In a drastic move to curb financial leakages, Basic Education Minister Siviwe Gwarube has announced that KwaZulu-Natal has become the first province to initiate a comprehensive audit of its teaching staff to identify and eliminate ‘ghost employees’.
The minister’s declaration came during her keynote address at the G20 National Education Indaba in Cape Town on Monday. The staff verifications form a critical part of a broader national strategy to develop financial recovery plans for each province, a necessity forced by severe budget cuts from the National Treasury.
“Ghost teachers and students siphoning money from the Department of Basic Education will be flushed out,” Minister Gwarube stated emphatically. She explained that these phantom employees and learners drain crucial funds meant for employee salaries and norms and standards budgets, respectively.
The context for this crackdown is a dire financial landscape. Minister Gwarube revealed that consolidated budget pressures on provincial education departments between the 2021/22 and 2027/28 financial years amount to a staggering R78 billion to R118 billion.
“This is all part of a strategy to have what we call the financial recovery plans that I’ve asked provinces to come up with,” Gwarube said. “How do we recover financially in the current fiscal envelope that we’re in?
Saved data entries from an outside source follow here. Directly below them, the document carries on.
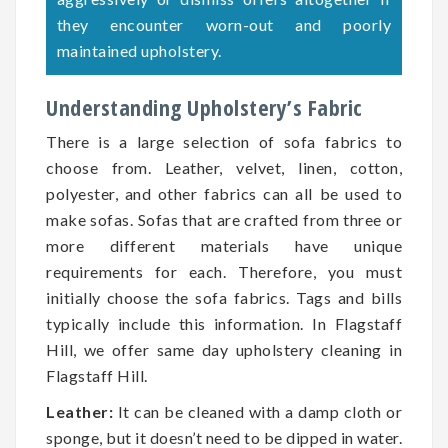
they encounter worn-out and poorly
maintained upholstery.
Understanding Upholstery’s Fabric
There is a large selection of sofa fabrics to
choose from. Leather, velvet, linen, cotton,
polyester, and other fabrics can all be used to
make sofas. Sofas that are crafted from three or
more different materials have unique
requirements for each. Therefore, you must
initially choose the sofa fabrics. Tags and bills
typically include this information. In Flagstaff
Hill, we offer same day upholstery cleaning in
Flagstaff Hill.
Leather:
It can be cleaned with a damp cloth or
sponge, but it doesn’t need to be dipped in water.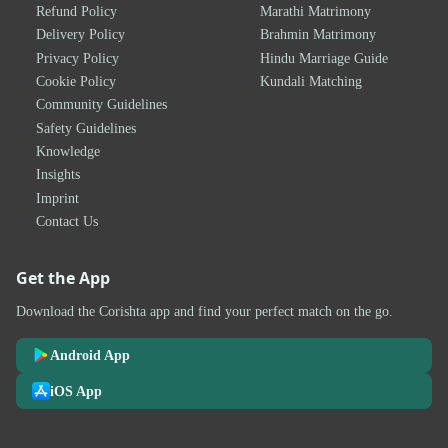
Refund Policy
Marathi Matrimony
Delivery Policy
Brahmin Matrimony
Privacy Policy
Hindu Marriage Guide
Cookie Policy
Kundali Matching
Community Guidelines
Safety Guidelines
Knowledge
Insights
Imprint
Contact Us
Get the App
Download the Corishta app and find your perfect match on the go.
Android App
iOS App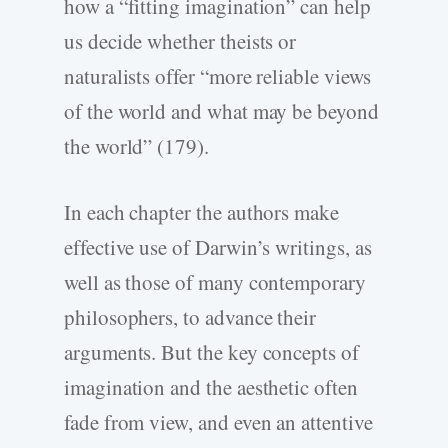
how a “fitting imagination” can help
us decide whether theists or
naturalists offer “more reliable views
of the world and what may be beyond
the world” (179).
In each chapter the authors make
effective use of Darwin’s writings, as
well as those of many contemporary
philosophers, to advance their
arguments. But the key concepts of
imagination and the aesthetic often
fade from view, and even an attentive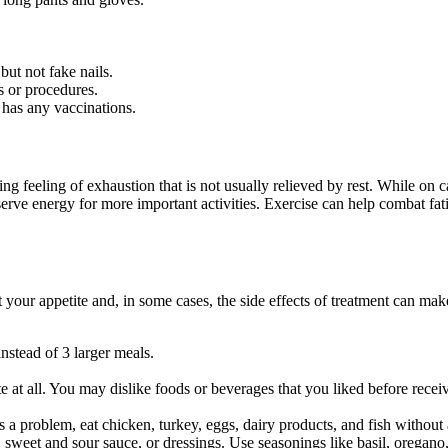
but not fake nails.
s or procedures.
 has any vaccinations.
feeling of exhaustion that is not usually relieved by rest. While on ca
erve energy for more important activities. Exercise can help combat fati
 your appetite and, in some cases, the side effects of treatment can make
instead of 3 larger meals.
te at all. You may dislike foods or beverages that you liked before rec
is a problem, eat chicken, turkey, eggs, dairy products, and fish without
s, sweet and sour sauce, or dressings. Use seasonings like basil, oregan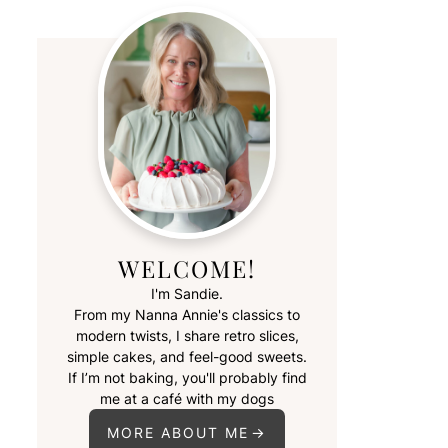
WELCOME!
I'm Sandie.
From my Nanna Annie's classics to
modern twists, I share retro slices,
simple cakes, and feel-good sweets.
If I’m not baking, you'll probably find
me at a café with my dogs
MORE ABOUT ME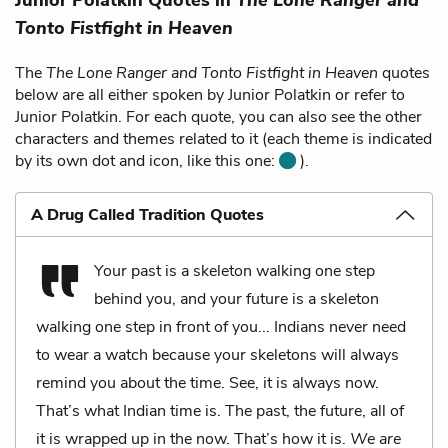
Tonto Fistfight in Heaven
The
The Lone Ranger and Tonto Fistfight in Heaven
quotes
below are all either spoken by Junior Polatkin or refer to
Junior Polatkin. For each quote, you can also see the other
characters and themes related to it (each theme is indicated
by its own dot and icon, like this one:
).
A Drug Called Tradition Quotes
Your past is a skeleton walking one step
behind you, and your future is a skeleton
walking one step in front of you... Indians never need
to wear a watch because your skeletons will always
remind you about the time. See, it is always now.
That’s what Indian time is. The past, the future, all of
it is wrapped up in the now. That’s how it is.
We are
There is no new money. So we have to make sure that we’re rooting out leakages in the system.”
The Western Cape, host of the Indaba, is among the hardest hit. The province has already announced the loss of 2,400 teaching posts in 2025 due to a R3.8 billion budget shortfall over the next three years. Other provinces are facing similar constraints, which threaten their ability to fill vacant teaching posts and could lead to increased classroom overcrowding.
The two-day Indaba served as a strategic platform to formulate solutions not only for domestic challenges but also to develop proposals for the global stage, which South Africa will put forward at the G20 summit in November.
A key takeaway from the gathering was the need for international collaboration. “We also need to look outward at what other countries are doing well,” Gwarube urged. “We are not the only country with low economic growth… There are many other countries that have grappled with exactly the same challenges.”
Attendees agreed on several recommendations, including placing greater emphasis on early childhood care and education. There was also a consensus on the growing need to prepare teachers for modern classrooms shaped by technology, climate change, and global mobility.
As the national department and provinces scramble to navigate the fiscal crisis, all eyes will be on the outcome of KwaZulu-Natal’s audit, which could serve as a model for a nationwide purge of ghost workers and a critical step towards financial stability.